Below are the records. Retype exactly the lines between the lines holding "la siguiente direccion:_" and "## Construido con 🛠️", inclusive.

===== Provided information =====

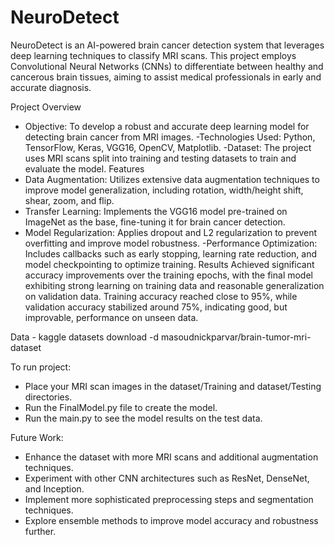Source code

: # NeuroDetect

NeuroDetect is an AI-powered brain cancer detection system that leverages deep learning techniques to classify MRI scans. This project employs Convolutional Neural Networks (CNNs) to differentiate between healthy and cancerous brain tissues, aiming to assist medical professionals in early and accurate diagnosis.

Project Overview
- Objective: To develop a robust and accurate deep learning model for detecting brain cancer from MRI images.
-Technologies Used: Python, TensorFlow, Keras, VGG16, OpenCV, Matplotlib.
-Dataset: The project uses MRI scans split into training and testing datasets to train and evaluate the model.
Features
- Data Augmentation: Utilizes extensive data augmentation techniques to improve model generalization, including rotation, width/height shift, shear, zoom, and flip.
- Transfer Learning: Implements the VGG16 model pre-trained on ImageNet as the base, fine-tuning it for brain cancer detection.
- Model Regularization: Applies dropout and L2 regularization to prevent overfitting and improve model robustness.
-Performance Optimization: Includes callbacks such as early stopping, learning rate reduction, and model checkpointing to optimize training.
Results
Achieved significant accuracy improvements over the training epochs, with the final model exhibiting strong learning on training data and reasonable generalization on validation data.
Training accuracy reached close to 95%, while validation accuracy stabilized around 75%, indicating good, but improvable, performance on unseen data.

Data - kaggle datasets download -d masoudnickparvar/brain-tumor-mri-dataset

To run project:
- Place your MRI scan images in the dataset/Training and dataset/Testing directories.
- Run the FinalModel.py file to create the model.
- Run the main.py to see the model results on the test data.

Future Work:
- Enhance the dataset with more MRI scans and additional augmentation techniques.
- Experiment with other CNN architectures such as ResNet, DenseNet, and Inception.
- Implement more sophisticated preprocessing steps and segmentation techniques.
- Explore ensemble methods to improve model accuracy and robustness further.
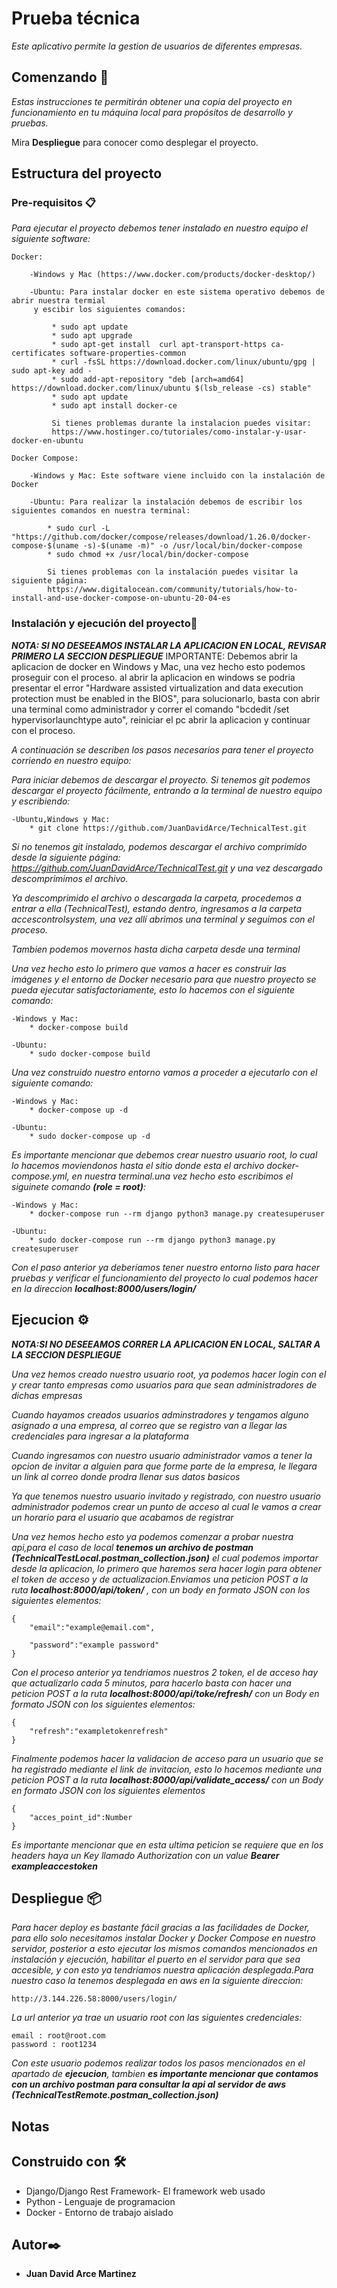 
# Prueba técnica

_Este aplicativo permite la gestion de usuarios de diferentes empresas._

## Comenzando 🚀

_Estas instrucciones te permitirán obtener una copia del proyecto en funcionamiento en tu máquina local para propósitos de desarrollo y pruebas._

Mira **Despliegue** para conocer como desplegar el proyecto.

## Estructura del proyecto

### Pre-requisitos 📋


_Para ejecutar el proyecto debemos tener instalado en nuestro equipo el siguiente software:_

```
Docker:

	-Windows y Mac (https://www.docker.com/products/docker-desktop/)
	
	-Ubuntu: Para instalar docker en este sistema operativo debemos de abrir nuestra termial
	 y escibir los siguientes comandos:
	 
		 * sudo apt update
		 * sudo apt upgrade
		 * sudo apt-get install  curl apt-transport-https ca-certificates software-properties-common
		 * curl -fsSL https://download.docker.com/linux/ubuntu/gpg | sudo apt-key add -
		 * sudo add-apt-repository "deb [arch=amd64] https://download.docker.com/linux/ubuntu $(lsb_release -cs) stable"
		 * sudo apt update
		 * sudo apt install docker-ce
	
		 Si tienes problemas durante la instalacion puedes visitar:
		 https://www.hostinger.co/tutoriales/como-instalar-y-usar-docker-en-ubuntu 
		 
Docker Compose:

	-Windows y Mac: Este software viene incluido con la instalación de Docker
	
	-Ubuntu: Para realizar la instalación debemos de escribir los siguientes comandos en nuestra terminal:
	
		* sudo curl -L "https://github.com/docker/compose/releases/download/1.26.0/docker-compose-$(uname -s)-$(uname -m)" -o /usr/local/bin/docker-compose
		* sudo chmod +x /usr/local/bin/docker-compose
		
		Si tienes problemas con la instalación puedes visitar la siguiente página:
		https://www.digitalocean.com/community/tutorials/how-to-install-and-use-docker-compose-on-ubuntu-20-04-es 
```

### Instalación y ejecución del proyecto🔧
***NOTA: SI NO DESEEAMOS INSTALAR LA APLICACION EN LOCAL, REVISAR PRIMERO LA SECCION DESPLIEGUE***
IMPORTANTE: Debemos abrir la aplicacion de docker en Windows y Mac, una vez hecho esto podemos proseguir con el proceso.
al abrir la aplicacion en windows se podria presentar el error "Hardware assisted virtualization and data execution protection must be enabled in the BIOS", para solucionarlo, basta con abrir una terminal como administrador y correr el comando "bcdedit /set hypervisorlaunchtype auto", reiniciar el pc abrir la aplicacion y continuar con el proceso.

_A continuación se describen los pasos necesarios para tener el proyecto corriendo en nuestro equipo:_

_Para iniciar debemos de descargar el proyecto. Si tenemos git podemos descargar el proyecto fácilmente, entrando a la terminal de nuestro equipo y escribiendo:_

```
-Ubuntu,Windows y Mac:
	* git clone https://github.com/JuanDavidArce/TechnicalTest.git
```

_Si no tenemos git instalado, podemos descargar el archivo comprimido desde la siguiente página:
https://github.com/JuanDavidArce/TechnicalTest.git y una vez descargado descomprimimos el archivo._

_Ya descomprimido el archivo o descargada la carpeta, procedemos a entrar a ella (TechnicalTest), estando dentro, ingresamos a la carpeta accescontrolsystem, una vez allí abrimos una terminal y seguimos con el proceso._

_Tambien podemos movernos hasta dicha carpeta desde una terminal_

_Una vez hecho esto lo primero que vamos a hacer es construir las imágenes y el entorno de Docker necesario para que nuestro proyecto se pueda ejecutar satisfactoriamente, esto lo hacemos con el siguiente comando:_

```
-Windows y Mac:
	* docker-compose build

-Ubuntu:
	* sudo docker-compose build
```

_Una vez construido nuestro entorno vamos a proceder a ejecutarlo con el siguiente comando:_

```
-Windows y Mac:
	* docker-compose up -d

-Ubuntu:
	* sudo docker-compose up -d
```

_Es importante mencionar que debemos crear nuestro usuario root, lo cual lo hacemos moviendonos hasta el sitio donde esta el archivo docker-compose.yml, en nuestra terminal.una vez hecho esto escribimos el siguinete comando ***(role = root)***:_

```
-Windows y Mac:
	* docker-compose run --rm django python3 manage.py createsuperuser

-Ubuntu:
	* sudo docker-compose run --rm django python3 manage.py createsuperuser
```

_Con el paso anterior ya deberíamos tener nuestro entorno listo para hacer pruebas y verificar el funcionamiento del proyecto lo cual podemos hacer en la direccion ***localhost:8000/users/login/***_



## Ejecucion ⚙️
***NOTA:SI NO DESEEAMOS CORRER LA APLICACION EN LOCAL, SALTAR A LA SECCION DESPLIEGUE***

_Una vez hemos creado nuestro usuario root, ya podemos hacer login con el y crear tanto empresas como usuarios para que sean administradores de dichas empresas_

_Cuando hayamos creados usuarios adminstradores y tengamos alguno asignado a una empresa, al correo que se registro van a llegar las credenciales para ingresar a la plataforma_

_Cuando ingresamos con nuestro usuario administrador vamos a tener la opcion de invitar a alguien para que forme parte de la empresa, le llegara un link al correo donde prodra llenar sus datos basicos_

_Ya que tenemos nuestro usuario invitado y registrado, con nuestro usuario administrador podemos crear un punto de acceso al cual le vamos a crear un horario para el usuario que acabamos de registrar_

_Una vez hemos hecho esto ya podemos comenzar a probar nuestra api,para el caso de local ***tenemos un archivo de postman (TechnicalTestLocal.postman\_collection.json)*** el cual podemos importar desde la aplicacion, lo primero que haremos sera hacer login para obtener el token de acceso y de actualizacion.Enviamos una peticion POST a la ruta ***localhost:8000/api/token/*** , con un body en formato JSON con los siguientes elementos:_

```
{
	"email":"example@email.com",

	"password":"example password"
}
```

_Con el proceso anterior ya tendriamos nuestros 2 token, el de acceso hay que actualizarlo cada 5 minutos, para hacerlo basta con hacer una peticion POST a la ruta ***localhost:8000/api/toke/refresh/*** con un Body en formato JSON con los siguientes elementos:_

```
{
	"refresh":"exampletokenrefresh"
}
```

_Finalmente podemos hacer la validacion de acceso para un usuario que se ha registrado mediante el link de invitacion, esto lo hacemos mediante una peticion POST a la ruta ***localhost:8000/api/validate\_access/*** con un Body en formato JSON con los siguientes elementos_

```
{
	"acces_point_id":Number
}
```

_Es importante mencionar que en esta ultima peticion se requiere que en los headers haya un Key llamado Authorization con un value ***Bearer exampleaccestoken***_

## Despliegue 📦

_Para hacer deploy es bastante fácil gracias a las facilidades de Docker, para ello solo necesitamos instalar Docker y Docker Compose en nuestro servidor, posterior a esto ejecutar los mismos comandos mencionados en instalación y ejecución, habilitar el puerto en el servidor para que sea accesible, y con esto ya tendríamos nuestra aplicación desplegada.Para nuestro caso la tenemos desplegada en aws en la siguiente direccion:_

```
http://3.144.226.58:8000/users/login/

```
_La url anterior ya trae un usuario root con las siguientes credenciales:_


```
email : root@root.com
password : root1234

```

_Con este usuario podemos realizar todos los pasos mencionados en el apartado de ***ejecucion***, tambien ***es importante mencionar que contamos con un archivo postman para consultar la api al servidor de aws (TechnicalTestRemote.postman\_collection.json)***_

## Notas



## Construido con 🛠️



* Django/Django Rest Framework- El framework web usado
* Python - Lenguaje de programacion
* Docker - Entorno de trabajo aislado


## Autor✒️


* **Juan David Arce Martinez**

=====

▶ **Completed exercise**:
_Para hacer deploy es bastante fácil gracias a las facilidades de Docker, para ello solo necesitamos instalar Docker y Docker Compose en nuestro servidor, posterior a esto ejecutar los mismos comandos mencionados en instalación y ejecución, habilitar el puerto en el servidor para que sea accesible, y con esto ya tendríamos nuestra aplicación desplegada.Para nuestro caso la tenemos desplegada en aws en la siguiente direccion:_

```
http://3.144.226.58:8000/users/login/

```
_La url anterior ya trae un usuario root con las siguientes credenciales:_


```
email : root@root.com
password : root1234

```

_Con este usuario podemos realizar todos los pasos mencionados en el apartado de ***ejecucion***, tambien ***es importante mencionar que contamos con un archivo postman para consultar la api al servidor de aws (TechnicalTestRemote.postman\_collection.json)***_

## Notas



## Construido con 🛠️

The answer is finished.